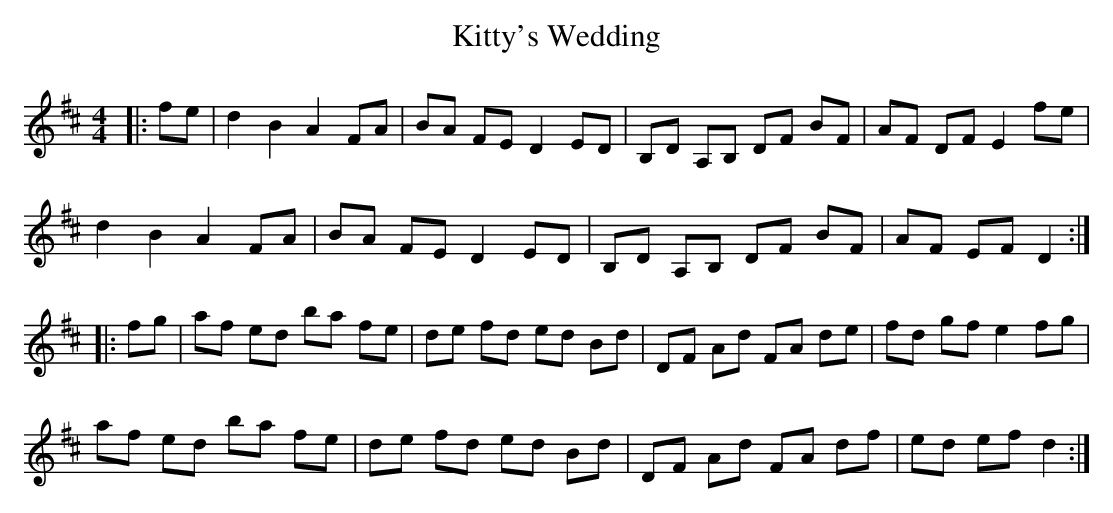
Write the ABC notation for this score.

--------------------------------

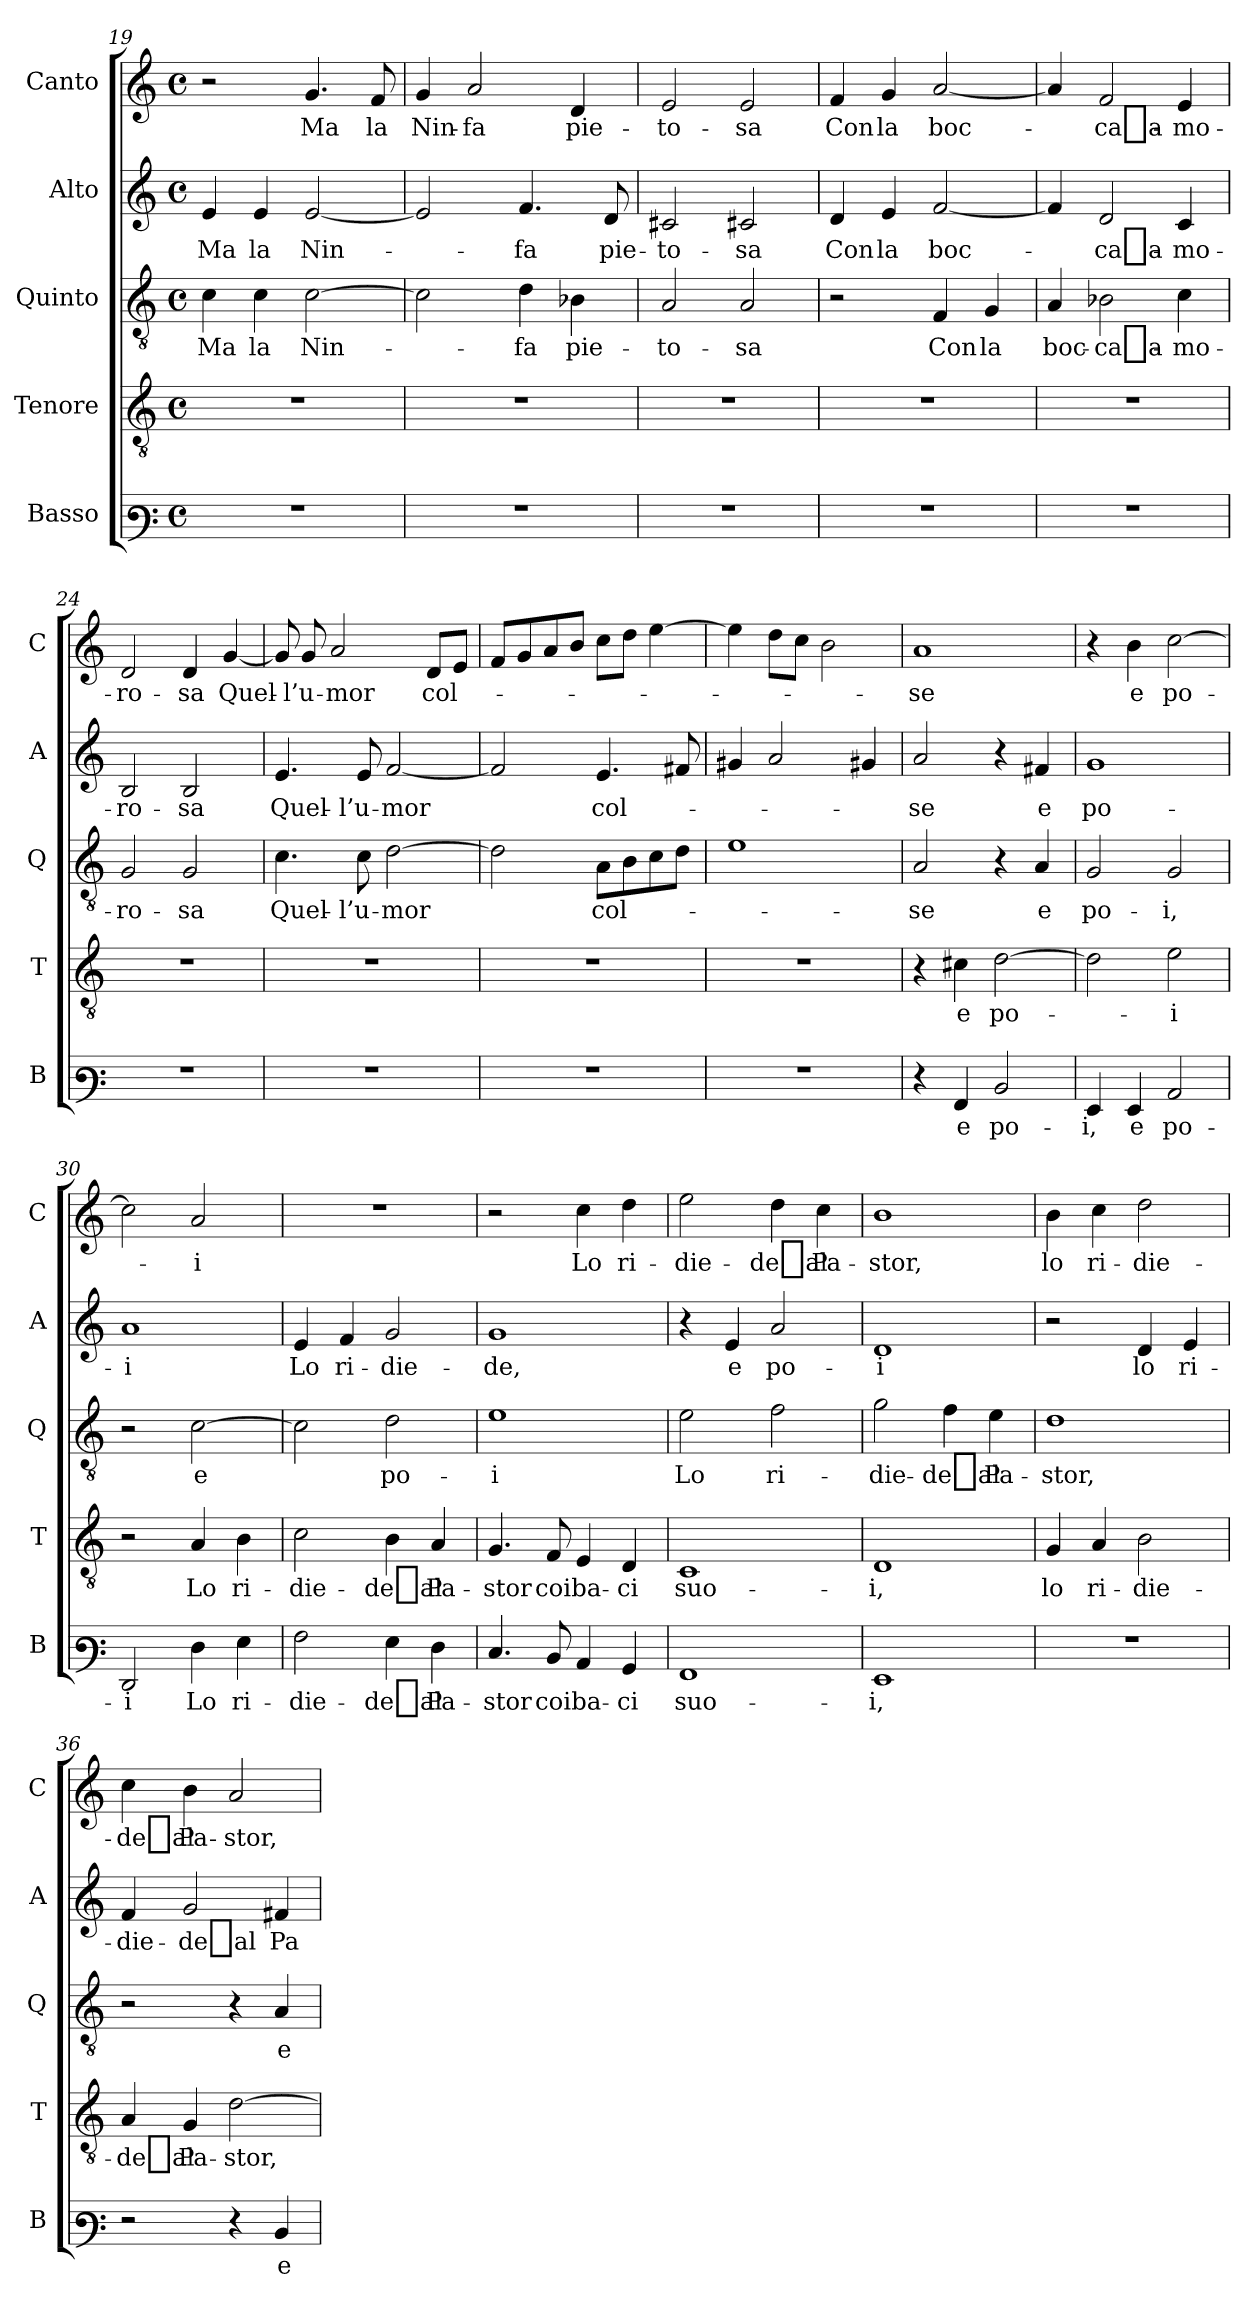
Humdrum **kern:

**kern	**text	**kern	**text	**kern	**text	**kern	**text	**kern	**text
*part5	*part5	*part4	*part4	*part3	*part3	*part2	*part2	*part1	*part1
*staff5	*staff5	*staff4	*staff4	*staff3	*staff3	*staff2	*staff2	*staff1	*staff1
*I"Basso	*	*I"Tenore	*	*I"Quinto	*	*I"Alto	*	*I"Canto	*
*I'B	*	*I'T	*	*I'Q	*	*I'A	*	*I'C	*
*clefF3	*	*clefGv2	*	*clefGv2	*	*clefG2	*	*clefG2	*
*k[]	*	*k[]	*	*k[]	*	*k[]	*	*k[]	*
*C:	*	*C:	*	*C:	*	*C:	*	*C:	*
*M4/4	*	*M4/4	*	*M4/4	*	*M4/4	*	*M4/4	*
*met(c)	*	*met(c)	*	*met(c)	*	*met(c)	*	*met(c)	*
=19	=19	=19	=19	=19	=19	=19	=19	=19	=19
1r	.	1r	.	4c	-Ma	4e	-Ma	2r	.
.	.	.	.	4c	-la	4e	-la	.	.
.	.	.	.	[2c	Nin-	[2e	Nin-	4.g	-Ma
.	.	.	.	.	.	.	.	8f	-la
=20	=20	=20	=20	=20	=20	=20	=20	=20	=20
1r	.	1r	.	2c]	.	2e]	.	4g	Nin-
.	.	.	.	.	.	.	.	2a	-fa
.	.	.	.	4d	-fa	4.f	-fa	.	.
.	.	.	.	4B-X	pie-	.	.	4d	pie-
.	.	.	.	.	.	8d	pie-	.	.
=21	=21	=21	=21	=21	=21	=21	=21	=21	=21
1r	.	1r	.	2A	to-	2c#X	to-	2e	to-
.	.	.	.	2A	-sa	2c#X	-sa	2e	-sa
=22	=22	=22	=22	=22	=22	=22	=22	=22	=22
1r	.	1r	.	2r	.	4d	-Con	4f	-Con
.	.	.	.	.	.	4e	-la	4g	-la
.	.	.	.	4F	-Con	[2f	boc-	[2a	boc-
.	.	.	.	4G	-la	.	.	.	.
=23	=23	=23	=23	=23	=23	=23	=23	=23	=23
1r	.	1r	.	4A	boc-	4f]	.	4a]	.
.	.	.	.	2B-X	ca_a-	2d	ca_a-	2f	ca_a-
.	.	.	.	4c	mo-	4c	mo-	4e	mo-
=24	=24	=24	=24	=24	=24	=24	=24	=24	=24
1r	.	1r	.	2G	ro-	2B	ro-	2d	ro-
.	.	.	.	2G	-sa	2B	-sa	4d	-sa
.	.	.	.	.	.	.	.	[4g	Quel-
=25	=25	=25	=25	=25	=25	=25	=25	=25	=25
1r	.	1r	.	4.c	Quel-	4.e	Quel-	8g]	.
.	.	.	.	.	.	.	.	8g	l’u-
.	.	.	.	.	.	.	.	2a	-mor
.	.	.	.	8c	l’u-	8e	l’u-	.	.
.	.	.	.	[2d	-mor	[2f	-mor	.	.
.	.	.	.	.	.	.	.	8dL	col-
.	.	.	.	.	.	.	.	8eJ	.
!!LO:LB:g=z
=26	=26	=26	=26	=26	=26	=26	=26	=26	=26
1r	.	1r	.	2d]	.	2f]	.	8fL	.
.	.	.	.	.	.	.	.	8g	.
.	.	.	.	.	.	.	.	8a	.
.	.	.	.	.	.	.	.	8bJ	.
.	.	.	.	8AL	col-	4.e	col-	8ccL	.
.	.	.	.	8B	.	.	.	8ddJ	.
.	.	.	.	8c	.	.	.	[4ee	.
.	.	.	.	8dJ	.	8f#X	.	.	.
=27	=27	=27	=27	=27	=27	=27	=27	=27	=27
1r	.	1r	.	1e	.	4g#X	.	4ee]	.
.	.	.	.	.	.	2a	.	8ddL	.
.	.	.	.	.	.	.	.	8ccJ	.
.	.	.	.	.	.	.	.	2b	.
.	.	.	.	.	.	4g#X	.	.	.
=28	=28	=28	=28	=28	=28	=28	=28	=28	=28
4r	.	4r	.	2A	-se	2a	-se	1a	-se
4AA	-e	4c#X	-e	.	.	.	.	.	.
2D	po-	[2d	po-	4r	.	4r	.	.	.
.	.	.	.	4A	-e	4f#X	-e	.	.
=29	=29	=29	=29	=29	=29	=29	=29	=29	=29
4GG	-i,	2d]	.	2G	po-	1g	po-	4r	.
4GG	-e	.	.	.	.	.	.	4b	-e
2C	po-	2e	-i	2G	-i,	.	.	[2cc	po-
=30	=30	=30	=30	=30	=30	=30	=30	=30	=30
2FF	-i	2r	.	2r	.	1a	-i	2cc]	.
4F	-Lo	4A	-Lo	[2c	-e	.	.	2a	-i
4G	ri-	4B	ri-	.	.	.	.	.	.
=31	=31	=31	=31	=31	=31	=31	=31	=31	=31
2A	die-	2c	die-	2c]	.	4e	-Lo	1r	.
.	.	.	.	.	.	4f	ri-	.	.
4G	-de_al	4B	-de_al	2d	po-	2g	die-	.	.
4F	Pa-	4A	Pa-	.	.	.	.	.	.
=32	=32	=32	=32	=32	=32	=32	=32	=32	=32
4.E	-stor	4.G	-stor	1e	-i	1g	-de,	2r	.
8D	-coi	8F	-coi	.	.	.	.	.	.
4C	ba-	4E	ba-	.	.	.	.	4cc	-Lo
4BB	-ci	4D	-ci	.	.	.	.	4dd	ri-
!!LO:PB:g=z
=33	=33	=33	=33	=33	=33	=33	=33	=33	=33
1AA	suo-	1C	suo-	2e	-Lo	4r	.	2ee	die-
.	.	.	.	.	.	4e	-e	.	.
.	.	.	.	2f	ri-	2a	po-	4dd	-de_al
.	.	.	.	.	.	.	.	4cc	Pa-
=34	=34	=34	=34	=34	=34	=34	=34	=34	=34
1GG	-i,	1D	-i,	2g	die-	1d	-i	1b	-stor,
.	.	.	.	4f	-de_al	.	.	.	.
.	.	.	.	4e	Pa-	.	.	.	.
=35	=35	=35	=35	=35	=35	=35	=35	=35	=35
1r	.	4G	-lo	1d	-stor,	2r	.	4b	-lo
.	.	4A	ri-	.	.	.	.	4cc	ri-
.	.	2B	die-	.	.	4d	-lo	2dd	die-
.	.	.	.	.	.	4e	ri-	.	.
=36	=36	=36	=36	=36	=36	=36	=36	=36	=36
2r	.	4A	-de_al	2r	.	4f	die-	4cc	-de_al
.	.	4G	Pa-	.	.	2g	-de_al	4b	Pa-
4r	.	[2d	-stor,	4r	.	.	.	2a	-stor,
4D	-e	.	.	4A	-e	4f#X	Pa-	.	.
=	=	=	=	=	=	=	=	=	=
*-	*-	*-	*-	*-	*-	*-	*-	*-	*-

--------------------------------

INSTRUCTIONS TO FOLLOW: Count the lines in the records above that contain the string "kern", treating uppercase and lowercase as different. Reply with only the number.

ANSWER FOR THE TASK: 2